It's COMPlicated – Is the Bargain Still Grand?

                               

Everyone agrees that workers’ compensation is too complicated.  But one aspect of it rises above others on the complicated scale – permanent partial disability benefits.       

The difficulty of finding the right balance for permanent partial disability benefits is at the heart of the differences among approaches, and it started with the grand bargain itself.   

The grand bargain means that benefits for workers’ compensation claims aren’t determined like claims based on the negligence of another party.  Workers’ compensation entitles workers to benefits if their injury happened in the course and scope of their employment, even if the injury didn’t result from anyone’s negligence.  It’s a tradeoff: benefits are available for all work-related injuries, but they’re not as large as they would be if the employer’s negligence had caused the injury.  The question for which no universal answer exists is, what’s a fair trade-off for injured workers between what they gave up and what they gained? 

If you looked for answers in state statutes, you’d find overwhelming the permutations in permanent partial benefits.  My state studied the differences in 2011 for only eleven states, and the report was thirty-two pages long.  This year, the table on permanent partial disability in the joint publication of WCRI and the IAIABC on workers’ compensation laws was only six pages, but the print was very small.   

Among the differences among states were: 

Basis of Benefits.  Many states base certain permanent partial disability benefits on the injured worker’s impairment.  Most of them use the AMA Guides to the Evaluation of Permanent Impairment to measure the impairment.  However, six hardbound editions are published, and beginning in 2021, the first of what will be annual virtual updates became available.  Currently, states only use the third, fourth, fifth, sixth, sixth 2021, and sixth 2022.   Impairment ratings for the same condition are different in each edition, which brings up the question of, which is the right one to use?  

The impact of the choice of edition is significant enough that a Kansas Court of Appeals opined in Howard Johnson v.
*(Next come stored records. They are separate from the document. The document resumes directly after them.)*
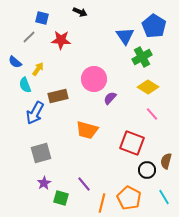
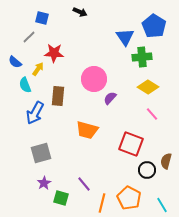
blue triangle: moved 1 px down
red star: moved 7 px left, 13 px down
green cross: rotated 24 degrees clockwise
brown rectangle: rotated 72 degrees counterclockwise
red square: moved 1 px left, 1 px down
cyan line: moved 2 px left, 8 px down
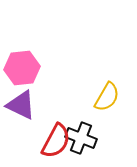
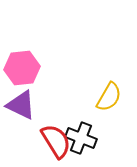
yellow semicircle: moved 2 px right
red semicircle: rotated 60 degrees counterclockwise
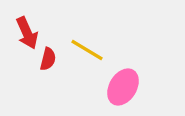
U.S. Food Service (Kansas Court of Appeals No. 117,725; August 3, 2018) that Kansas’s move from the fourth edition of the guides to the sixth edition was unconstitutional.  The opinion stated, “(T)he gradual erosion of the fair exchange between rights under the Act and common-law rights to tort recovery have, for the injured worker, amounted to death by a thousand paper cuts.  What is the last slice that tips the balance from a fair exchange of rights and remedies to one that is unconstitutionally inadequate from the injured worker's point of view?” 

The Supreme Court of Kansas later overturned.  But the question of what constitutes the appropriate quid pro quo lingers.  It’s interesting to note that the correctness of the editions wasn’t a prime consideration in the appeals court’s analysis, but the disparate impact of the two editions on the amount of compensation an injured worker would receive was.  If the goal is a fair exchange between a no-fault system and a tort system, shouldn’t a correct assessment of the impairment or disability of the injured worker be pertinent? 

Increased benefits. Basing benefits on impairment doesn’t end the options.  Some states provide benefits if the injured worker doesn’t lose income and has returned to work; others don’t.   Others start the calculation of benefits with the impairment rating and increase it based on factors such as age, education, and lack of transferable skills, when injured workers are unable to return to meaningful employment.   

Nonscheduled or scheduled.  Some states use the impairment on nonscheduled injuries (“body as a whole”) and not on scheduled injuries, which could be a lengthy list of injuries such as “one arm and the other hand” or “one eye and a foot.”  Other states treat all injuries as nonscheduled injuries.  

Earning capacity. Still other states base permanent partial disability benefit on loss of earning capacity.  This requires a forecast of the future or loss of actual wages, which can lead to litigation, as the parties may disagree on the true loss.   

Truly, a 1,000-piece jigsaw puzzle might be easier to put together than a coherent picture of permanent partial benefits in this country under workers’ compensation. 

It’s hardly surprising that questions have arisen about whether permanent partial disability benefits have veered away from the initial goal: offering just, timely compensation for injuries that occur in the course and scope of employment and enabling employees to return to their jobs and normal lives, uninterrupted by contentious litigation.   

What would it take to determine a simple but fair method of determining benefits in keeping with the grand bargain?